Ilmu memang mahal, tetapi jauh lebih mahal jika kita tidak berilmu. Seringkali saya lihat teman-teman saya begitu royal membeli bar...

Semua Butuh Ilmunya



Ilmu memang mahal, tetapi jauh lebih mahal jika kita tidak berilmu.
Seringkali saya lihat teman-teman saya begitu royal membeli barang-barang mahal hingga mewah,makan di restoran mahal, membeli tiket VVIP untuk pertandingan sepakbola bahkan konser musik, tetapi malas dan kurang antusias ketika uang mereka harus ditukarkan dengan tiket seminar, workshop, hingga training. Hal tersebut sah saja karena itu adalah hak mereka. Ada yang menganggap hal tersebut adalah hiburan hingga menjadi kebiasaan, itu adalah hak mereka. Hanya saja bukankah lebih baik membelanjakan uang untuk urusan leher ke atas daripada untuk leher ke bawah?

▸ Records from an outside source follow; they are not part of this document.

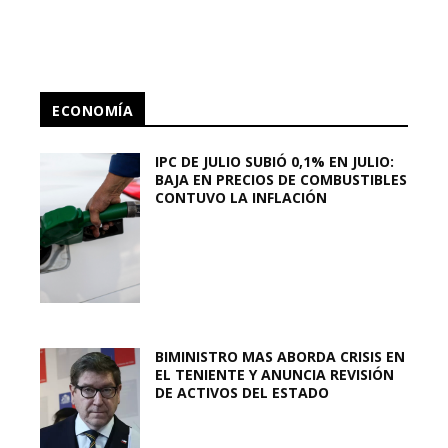
ECONOMÍA
IPC DE JULIO SUBIÓ 0,1% EN JULIO:
BAJA EN PRECIOS DE COMBUSTIBLES
CONTUVO LA INFLACIÓN
BIMINISTRO MAS ABORDA CRISIS EN
EL TENIENTE Y ANUNCIA REVISIÓN
DE ACTIVOS DEL ESTADO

Segala sesuatu itu butuh ilmunya. Untuk berbisnis, menjadi trainer, menjadi disgner, menjadi pesepakbola profesional, hingga profesi lainnya pun butuh ilmunya. Tanpa ilmu kita hanya mengandalkan trial and error, dan hal tersebut akan menyita waktu, tenaga, dan biaya yang kita miliki. Ketika kita ingin berbisni misalnya, selain action kita butuh ilmunya. Dan ilmunya tersebut bisa didapat dari mentor, mengikuti training bisnis, workshop bisnis, dan lainnya. Tanpa mengikuti semuanya kita hanya akan berjalan sangat pelan bahkan stagnan.

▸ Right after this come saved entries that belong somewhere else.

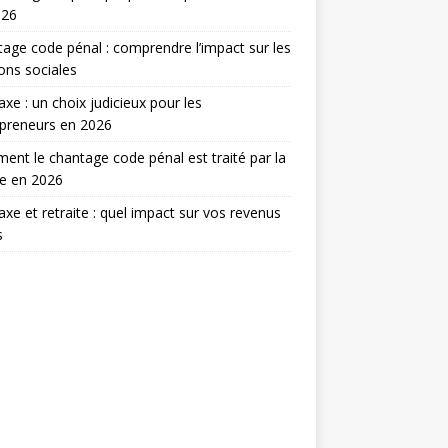
026
age code pénal : comprendre l’impact sur les
ions sociales
taxe : un choix judicieux pour les
preneurs en 2026
nt le chantage code pénal est traité par la
ce en 2026
taxe et retraite : quel impact sur vos revenus
s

Memang dengan action kita akan menambah pengalaman, dan pengalaman itu sendiri bisa dijadikan ilmu. Tetapi jika kita belajar langsung dari pakarnya (langsung dari mentor), maka kita akan menemukan dan mendapatkan polanya dengan mudah dan cepat. Jika kita bisa sukses di usia muda, kenapa harus nunggu tua? Jika kita punya uang lebih, kenapa tidak dibelanjakan untuk urusan ilmu? Never to young to be success.

So, mau menjadi seperti apa Anda, itu pilihan Anda. Jangan terlena oleh hiburan dan terjebak oleh refreshing. Bisa jadi itu hanya akan menghabiskan uang Anda tapi tidak menambah kemampuan Anda. So, belanjakan harta Anda di jalan yang TEPAT. Semoga menginspirasi.